TRY IT: Pull every line that includes the word "Figure" from the data.

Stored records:
________
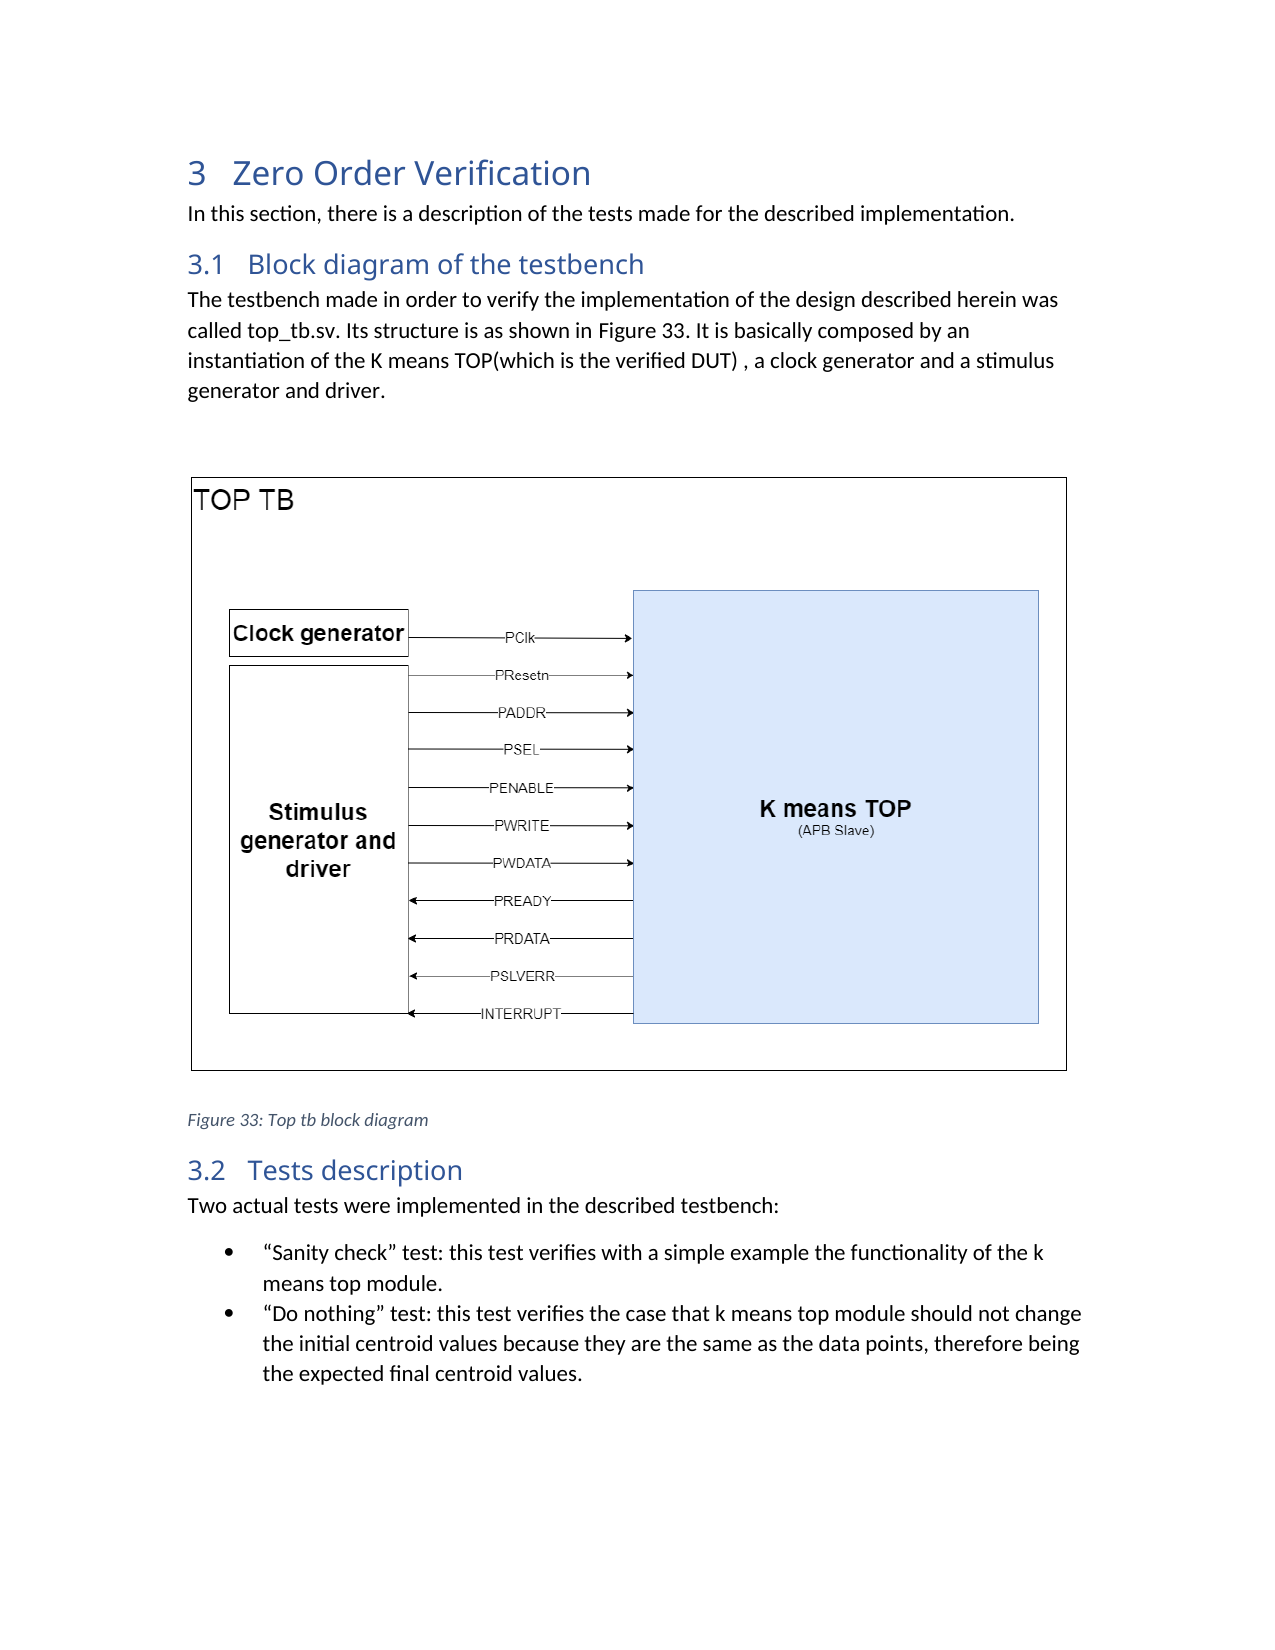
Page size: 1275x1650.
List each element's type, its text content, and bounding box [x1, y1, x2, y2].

subtitle Tests description [187, 1152, 1087, 1189]
list “Sanity check” test: this test verifies with a simple example the functionality of the k means top module. [225, 1238, 1087, 1297]
picture [187, 470, 1088, 1088]
text In this section, there is a description of the tests made for the described implementation. [187, 199, 1087, 227]
text The testbench made in order to verify the implementation of the design described herein was called top_tb.sv. Its structure is as shown in Figure 33. It is basically composed by an instantiation of the K means TOP(which is the verified DUT) , a clock generator and a stimulus generator and driver. [187, 286, 1087, 404]
text Two actual tests were implemented in the described testbench: [187, 1192, 1087, 1219]
list “Do nothing” test: this test verifies the case that k means top module should not change the initial centroid values because they are the same as the data points, therefore being the expected final centroid values. [225, 1299, 1087, 1387]
subtitle Block diagram of the testbench [187, 246, 1087, 283]
subtitle Zero Order Verification [187, 150, 1087, 195]
text Figure 33: Top tb block diagram [187, 1108, 1087, 1131]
________
ANSWER TO THE EXERCISE:
text The testbench made in order to verify the implementation of the design described herein was called top_tb.sv. Its structure is as shown in Figure 33. It is basically composed by an instantiation of the K means TOP(which is the verified DUT) , a clock generator and a stimulus generator and driver. [187, 286, 1087, 404]
text Figure 33: Top tb block diagram [187, 1108, 1087, 1131]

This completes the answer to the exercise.